Students from Hazard Middle school worked up a sweat to stay healthy. Appalachian Regional Healthcare's third annual fitness fair was held Wednesday at the Hazard Pavilion.
"We not only educate the children, we're worried about their academics but we also want them to be healthy individuals and learn how to make good choices," said Vivian Carter, Principal of Hazard Middle School.
Students did pushups and situps. Volunteers checked body mass index and grip strength. It was all designed to teach kids lifelong health habits.
"It's harder to change those habits as people get older when it comes to your health, so we've got to start young," said ARH spokeswoman Stephanie Damron.
The county-by-county report on public health shows Eastern Kentucky is still plagued by obesity and various other health problems.
"We know we have a problem here with drug abuse. We have a lot of cancer. We have a lot of diabetes. We have a lot of sedentary lifestyle that contributes to a lot of other health issues," said Karen Cooper, public health director for the Kentucky River Regional Health District.
Cooper says poverty and unemployment are some of the greatest obstacles to better health in the mountains.

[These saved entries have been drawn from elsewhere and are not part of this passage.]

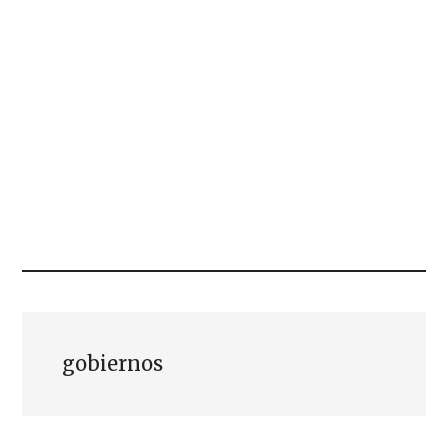
gobiernos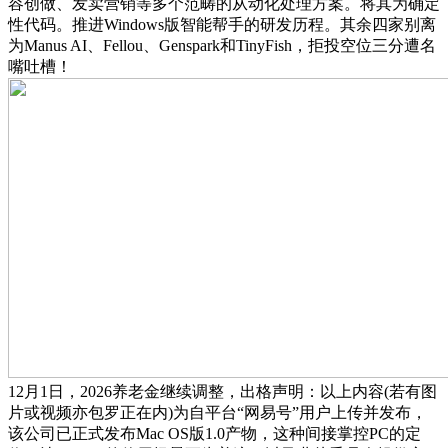
容创做、发卖营销等多个范畴的从动化处理方案。将其为确定
性代码。推进Windows版智能帮手的研发历程。其余四家别离
为Manus AI、Fellou、Genspark和TinyFish，拒投空位三分遭名
嘴吐槽！
12月1日，2026养老金继续调整，出格声明：以上内容(若有图
片或视频亦包罗正在内)为自平台“网易号”用户上传并发布，
该公司已正式发布Mac OS版1.0产物，这种间接掌控PC的定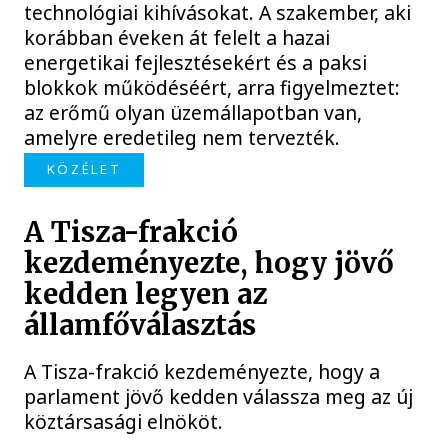
technológiai kihívásokat. A szakember, aki
korábban éveken át felelt a hazai
energetikai fejlesztésekért és a paksi
blokkok működéséért, arra figyelmeztet:
az erőmű olyan üzemállapotban van,
amelyre eredetileg nem tervezték.
KÖZÉLET
A Tisza-frakció
kezdeményezte, hogy jövő
kedden legyen az
államfőválasztás
A Tisza-frakció kezdeményezte, hogy a
parlament jövő kedden válassza meg az új
köztársasági elnököt.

"'Do I go to the doctor or do I buy food?' You know it takes gas, even though they don't have to pay anything, it's going to take gas to get there. It's going to take time. I think their priorities have just shifted into survival mode," she said.
Organizers at the fitness fair say they hope kids take the message to heart that better eating and exercise habits can help break the pattern of poor health in Eastern Kentucky.
The report shows the bottom 21 counties are all in Eastern Kentucky, with Floyd County rounding out the bottom of the list.